Darin bekennt sich die FDP unter anderem zu einer „Politik der sozialen und ökologischen Marktwirtschaft, die mit liberalen Konzepten die Ziele der Gerechtigkeit und Teilhalbe verfolgt und die dem Prinzip der Nachhaltigkeit verpflichtet ist.“ Mittels einer effektiven „Kontrolle des Finanzsektors […], um den eigenverantwortlichen Bürger vor unredlichen Methoden der Finanzbranche zu schützen“, sollen die Lehren aus der Finanzkrise gezogen werden.
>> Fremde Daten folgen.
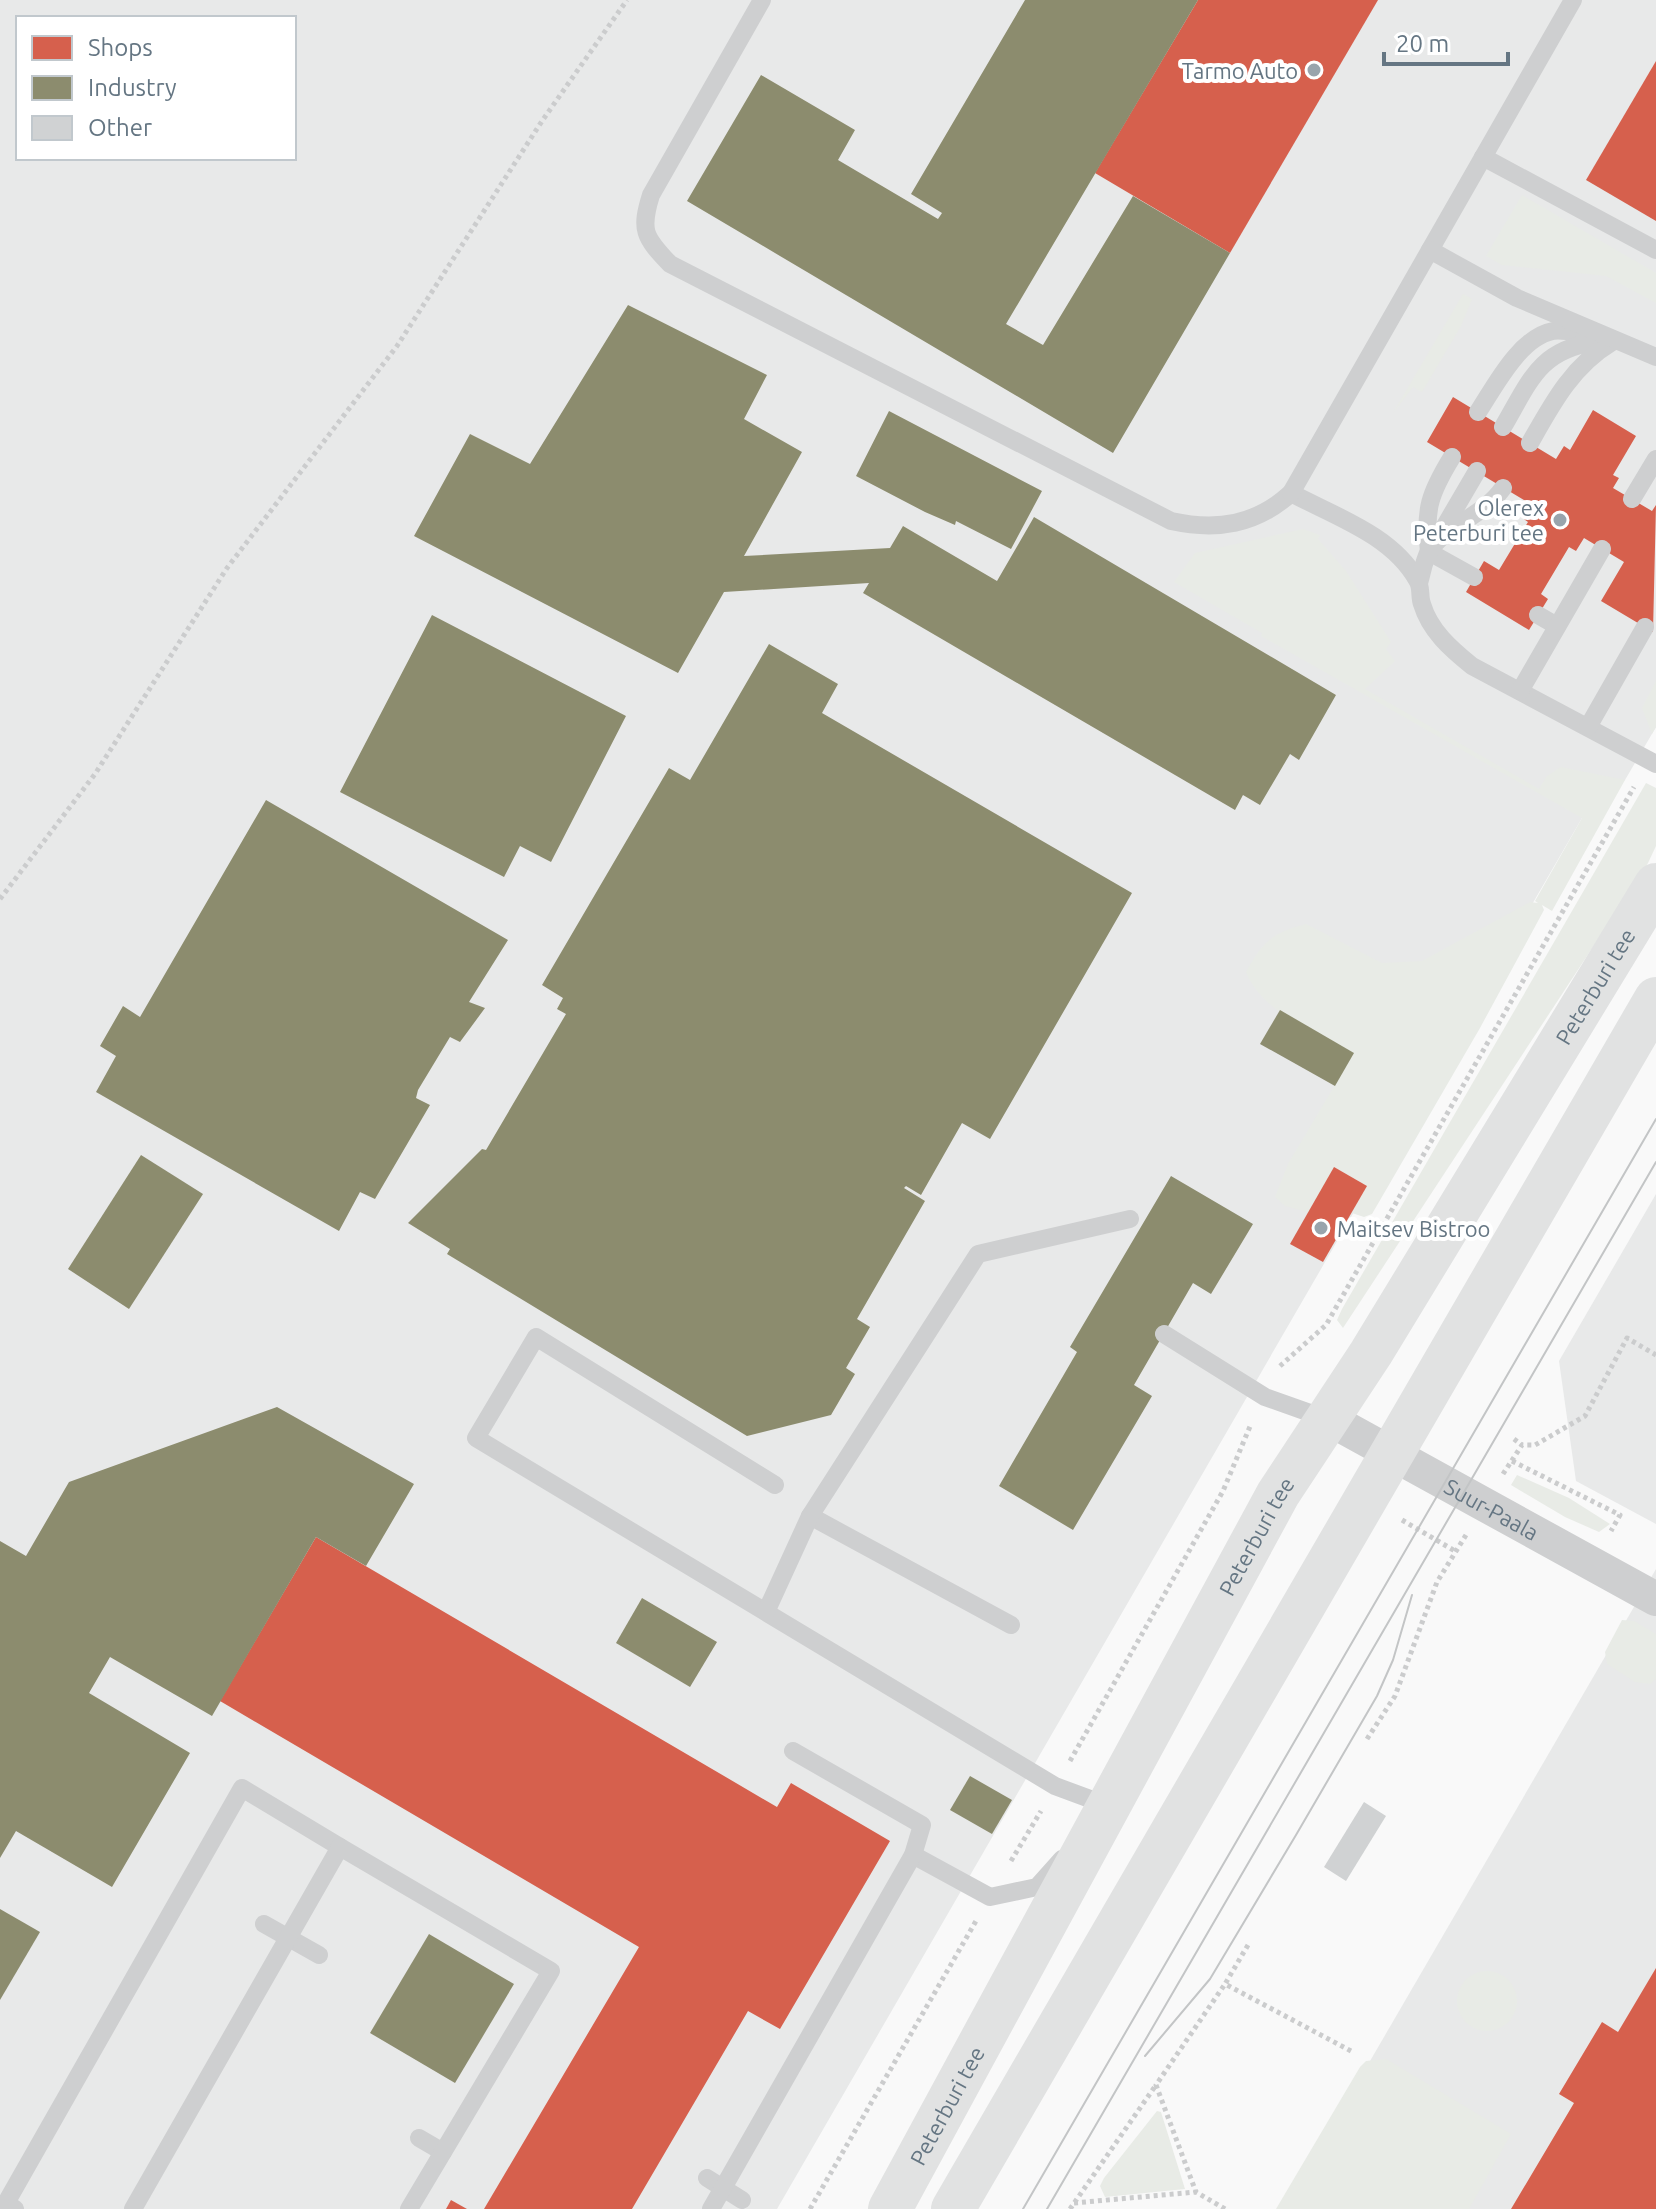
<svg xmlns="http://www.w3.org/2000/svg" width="1656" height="2209" font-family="Ubuntu,sans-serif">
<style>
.built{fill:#e8e9e9;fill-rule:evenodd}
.green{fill:#e8ebe6}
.shops{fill:#d6604d}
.industry{fill:#8c8c6e}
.building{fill:#d0d2d3}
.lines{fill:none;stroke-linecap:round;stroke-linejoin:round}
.path{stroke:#cbcccd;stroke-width:5;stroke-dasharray:4 4;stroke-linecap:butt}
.service{stroke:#cecfd0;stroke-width:18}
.minor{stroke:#cecfd0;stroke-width:34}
.trunk{stroke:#e1e2e2;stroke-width:44}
.tram{stroke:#c3c5c6;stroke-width:2}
.poi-dot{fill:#99a4ac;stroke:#fff;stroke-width:3}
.labels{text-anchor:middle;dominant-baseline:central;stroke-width:8;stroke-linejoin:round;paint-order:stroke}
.poi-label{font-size:22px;fill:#657683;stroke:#fff;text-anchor:end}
.street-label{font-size:22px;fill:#657683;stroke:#fff}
</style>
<rect width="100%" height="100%" fill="#f9f9f9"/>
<!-- built -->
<g class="built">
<path d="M0,0H1656V727L1625,780L1582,818L777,2209H0ZM18,18H294V158H18Z"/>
<polygon points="1656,1194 1656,1524 1576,1481 1559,1361"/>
<polygon points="1656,1569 1656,2209 1284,2209"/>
</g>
<!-- green -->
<g class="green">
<polygon points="1522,195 1656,273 1656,303 1606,276 1502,265 1486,256"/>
<polygon points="1463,294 1472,299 1461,326 1422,392 1413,387 1393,413"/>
<path d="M1303,529L1320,535L1318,539L1346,571L1391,642L1386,649L1395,661L1365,689L1539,789L1547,776L1561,767L1625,780L1552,911L1542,905L1544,910L1480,1028L1372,1214L1364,1217L1352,1213L1367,1186L1335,1167L1308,1212L1285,1206L1275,1197L1288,1164L1354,1053C1316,1031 1263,1014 1246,972C1263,941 1272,933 1306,924L1382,963L1422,961L1530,902L1538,903L1535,901L1582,818L1261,636L1262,633L1174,582L1195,553Z"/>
<polygon points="1656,681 1656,727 1652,734 1642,708"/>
<polygon points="1646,783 1656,788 1656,846 1648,863 1343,1328 1337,1320 1342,1309"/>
<polygon points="1517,1475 1569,1498 1610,1524 1599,1532 1565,1517 1511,1485"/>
<polygon points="1622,1620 1634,1621 1656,1634 1656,1679 1650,1684 1635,1682 1607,1664 1605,1652"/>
<circle cx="1487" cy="2001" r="30"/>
<polygon points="1386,2059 1511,2134 1469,2209 1276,2209 1360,2067 1366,2061"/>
<polygon points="1157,2111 1161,2112 1185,2189 1105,2197 1100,2186 1104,2178"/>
</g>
<!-- shops -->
<g class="shops">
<polygon points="1198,0 1378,0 1230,253 1095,173"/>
<polygon points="1656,61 1656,221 1586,180"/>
<polygon points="1453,397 1556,459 1564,446 1570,450 1593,410 1636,436 1613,475 1619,478 1613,488 1652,511 1656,505 1653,632 1601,601 1624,562 1584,538 1576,551 1569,547 1541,594 1548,599 1529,630 1466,592 1484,561 1499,570 1528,522 1521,517 1529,503 1427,442"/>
<polygon points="1334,1167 1367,1186 1323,1262 1290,1244"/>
<polygon points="316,1537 777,1807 791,1783 890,1841 780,2029 748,2011 632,2209 484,2209 639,1947 220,1701"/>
<polygon points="1656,1968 1656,2209 1511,2209 1574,2103 1559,2094 1602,2022 1618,2032"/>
<polygon points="451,2200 467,2209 446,2209"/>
</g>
<!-- industry -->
<g class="industry">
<polygon points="1025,0 1198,0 1006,324 1043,345 1133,196 1230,253 1113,453 687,201 761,75 855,130 838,160 938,219 942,213 911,194"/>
<polygon points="628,305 767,375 744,419 802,452 744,556 890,548 903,526 997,581 1034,517 1336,695 1299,760 1290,754 1260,805 1243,795 1235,810 863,593 869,583 724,592 678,673 414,536 470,434 530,464"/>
<polygon points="889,411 1042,491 1011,549 956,521 955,525 925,512 856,476"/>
<polygon points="432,615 626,716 551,862 520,846 504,877 340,792"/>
<polygon points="769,644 838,684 822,713 1132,893 990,1139 962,1123 921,1195 906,1186 904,1188 925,1201 857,1319 870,1327 846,1368 855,1374 831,1415 747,1436 447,1254 450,1249 408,1223 482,1149 486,1150 566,1014 557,1009 563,998 542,985 669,768 690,780"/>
<polygon points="266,800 508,940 469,1002 485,1008 460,1042 450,1037 418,1090 416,1098 430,1105 375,1199 360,1192 339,1231 96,1092 116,1056 100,1046 123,1006 140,1017"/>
<polygon points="1280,1010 1354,1053 1335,1086 1260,1044"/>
<polygon points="141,1155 203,1194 129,1309 68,1269"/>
<polygon points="1171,1176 1253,1224 1211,1294 1193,1283 1134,1385 1152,1396 1073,1530 999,1486 1077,1352 1070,1347"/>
<polygon points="277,1407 414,1484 366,1566 316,1537 212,1716 110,1657 89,1693 190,1753 112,1887 16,1831 0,1858 0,1541 26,1556 69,1482"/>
<polygon points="642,1598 717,1642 690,1687 616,1643"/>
<polygon points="970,1776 1012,1800 992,1834 950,1810"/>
<polygon points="0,1909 40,1932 0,2000"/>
<polygon points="429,1934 514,1984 455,2083 370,2033"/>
</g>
<!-- building -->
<polygon class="building" points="1364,1802 1386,1816 1346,1881 1324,1867"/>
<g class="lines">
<!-- path -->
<g class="path">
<polyline points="0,899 95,774 227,568 397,346 542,121 627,0"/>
<polyline points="1280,1366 1326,1325 1634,787"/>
<polyline points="1514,1439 1522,1445"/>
<polyline points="1512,1461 1620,1515 1611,1531"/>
<polyline points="1503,1474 1522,1445 1535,1445 1585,1416 1627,1338 1656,1355"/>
<polyline points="1402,1520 1455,1551"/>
<polyline points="1367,1739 1395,1696 1437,1582 1466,1535"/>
<polyline points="1070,1761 1223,1491 1251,1424"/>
<polyline points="1011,1861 1041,1811"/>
<polyline points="1248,1945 1225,1984 1351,2051"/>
<polyline points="1074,2203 1196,2192"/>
<polyline points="810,2209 976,1921"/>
<polyline points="1070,2209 1156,2085"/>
<polyline points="1225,2209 1196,2192 1156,2085 1225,1984"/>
</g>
<!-- service -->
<g class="service">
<path d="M762,0L651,195C640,230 644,237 670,264L1171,521C1217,531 1256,525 1291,493C1334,516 1392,535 1417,580C1422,587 1419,596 1422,604C1430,631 1451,649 1472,666L1656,764"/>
<polyline points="1483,157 1656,250"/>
<polyline points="1430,250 1573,0"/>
<path d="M1478,412C1495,386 1520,337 1553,331C1564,329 1580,334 1591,335"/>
<path d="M1503,427C1530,381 1539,350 1595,342"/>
<path d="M1530,443C1552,404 1572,366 1612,342"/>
<polyline points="1291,493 1430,250 1517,298 1656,357"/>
<polyline points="1632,499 1656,459"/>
<polyline points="1439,536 1477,471"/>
<path d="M1429,552C1424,509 1430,493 1452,457"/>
<polyline points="1429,552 1474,577"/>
<path d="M1419,583C1422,573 1424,560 1429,551C1448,524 1484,516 1503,488"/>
<polyline points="1538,615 1557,626"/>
<polyline points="1520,691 1602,549"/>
<polyline points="1588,727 1645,627"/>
<polyline points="1164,1334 1265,1397 1327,1419"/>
<polyline points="775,1485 536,1337 476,1438 1055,1786 1109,1806"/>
<polyline points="810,1516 1011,1625"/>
<polyline points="766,1612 810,1516 978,1254 1130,1219"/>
<polyline points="913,1855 990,1897 1037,1887 1062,1859"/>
<polyline points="264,1924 319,1955"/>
<polyline points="419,2138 443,2152"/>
<polyline points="707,2178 742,2200"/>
<polyline points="15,2209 6,2203 242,1788 340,1847"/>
<polyline points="133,2209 340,1847 551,1971 409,2209"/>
<polyline points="711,2209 913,1855 922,1825 793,1751"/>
</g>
<!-- minor -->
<path class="minor" id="s1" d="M1329,1419L1656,1599"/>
<!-- trunk -->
<g class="trunk">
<path id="s2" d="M890,2209L1278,1494L1371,1353L1656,885"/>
<polyline points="953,2209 1656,999"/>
</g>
<!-- tram -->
<g class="tram">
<polyline points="1145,2056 1210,1979 1296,1835 1377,1696 1393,1660 1412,1595"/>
<polyline points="1023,2209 1656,1119"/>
<polyline points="1047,2209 1656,1162"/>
</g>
</g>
<!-- markers -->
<g class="poi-dot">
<circle cx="1314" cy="70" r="8"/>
<circle cx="1560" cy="520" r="8"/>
<circle cx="1321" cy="1228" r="8"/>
</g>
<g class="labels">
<!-- poi labels -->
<g class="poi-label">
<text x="1298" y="70">Tarmo Auto</text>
<text x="1544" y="507">Olerex<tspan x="1544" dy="25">Peterburi tee</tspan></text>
<text x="1337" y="1228" text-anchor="start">Maitsev Bistroo</text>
</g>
<!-- street labels -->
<g class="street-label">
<text stroke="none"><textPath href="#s2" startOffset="1412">Peterburi tee</textPath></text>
<text stroke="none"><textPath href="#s1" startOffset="186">Suur-Paala</textPath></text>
<text stroke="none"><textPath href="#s2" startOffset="766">Peterburi tee</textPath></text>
<text stroke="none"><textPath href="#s2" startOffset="118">Peterburi tee</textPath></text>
</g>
</g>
<!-- legend -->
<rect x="16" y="16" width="280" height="144" fill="#ffffff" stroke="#c1c8cd" stroke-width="2"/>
<rect x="32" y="36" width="40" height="24" fill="#d6604d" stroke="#c1c8cd" stroke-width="2"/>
<text x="88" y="56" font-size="24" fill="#657683">Shops</text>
<rect x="32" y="76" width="40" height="24" fill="#8c8c6e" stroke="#c1c8cd" stroke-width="2"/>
<text x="88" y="96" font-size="24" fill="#657683">Industry</text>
<rect x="32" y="116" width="40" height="24" fill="#d0d2d3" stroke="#c1c8cd" stroke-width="2"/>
<text x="88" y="136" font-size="24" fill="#657683">Other</text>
<!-- scale -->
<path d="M1384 52v12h124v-12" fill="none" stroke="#657683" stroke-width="4"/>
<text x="1396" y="52" font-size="24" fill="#657683" stroke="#ffffff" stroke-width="6" paint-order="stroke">20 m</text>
</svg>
Neu ist auch der Ansatz, dass man sich nun explizit auf die „Gerechtigkeitstheorie und Gerechtigkeitspraxis der Freiheit in Gemeinschaft (Rawls)“ beruft. Gerade in Zeiten von Pegida & Co. lässt weiterhin aufhorchen, dass die FDP in diesem Antrag die „Gewährleistung eines weltanschaulich neutralen Staates […]“ einfordert, was die Befürworter einer Trennung von Kirche und Staat freuen wird und zugleich ein neues programmatisches Feld eröffnet. Die Forderung nach einer „Offenen Gesellschaft mit gleichen Rechten für alle Lebensformen“ stellt zudem eine klare und unmissverständliche Abgrenzung zu manch konservativen und populistischen Kreisen dar. Der Wunsch nach einem förderalen „Europa mit einer echten Verfassung“, die häufigen Rückbezüge auf die FDP als originäre Menschenrechts- und Bürgerrechtspartei und auch die „Ablehnung von Rüstungsexporten an Menschenrechtsunterdrücker“ in dem Beschluss sind eine zusätzliche scharfe Trennlinie zu rechtsgerichteten Kräften wie der AFD.
Die reformierte FDP will gemäß ihres neuen Leitbilds mutig, optimistisch und empathisch auftreten und dazu ist dieser jüngste Beschluss ein wichtiger erster Schritt. Denn die FDP tut gut daran, die soziale und ökologische Komponente des Liberalismus wieder zu betonen, anstatt sich auf rein ökonomische Fragen zu verengen. Dazu passt auch, dass der Landesvorsitzende Michael Theurer in seiner Rede in Bad Krozingen den aktuellen politischen Kurs der CDU scharf attackierte und die Eigenständigkeit der FDP hervorhob. In einem Bericht des Focus verwies er sogar auf Schnittmengen mit SPD und Grünen und erteilte damit voreiligen Koalitionsaussagen eine klare Absage.
Erfreulich war auch, dass die Jungen Liberalen sich damit durchgesetzt haben, einen Fehler aus der Vergangenheit zu korrigieren. So spricht sich die FDP nun gegen Alkoholverkaufsverbote aus, die sie noch in der letzten Regierung auf Druck der CDU mittragen musste.
Somit präsentierte sich die FDP auf diesem Landeshauptausschuss inhaltlich reformfreudig, eigenständig und zukunftsorientiert. Wenn sich dieser neue Kurs auch im Landtagswahlprogramm und im Auftreten der Kandidaten niederschlägt, dann wird die FDP bei der Landtagswahl wieder punkten können.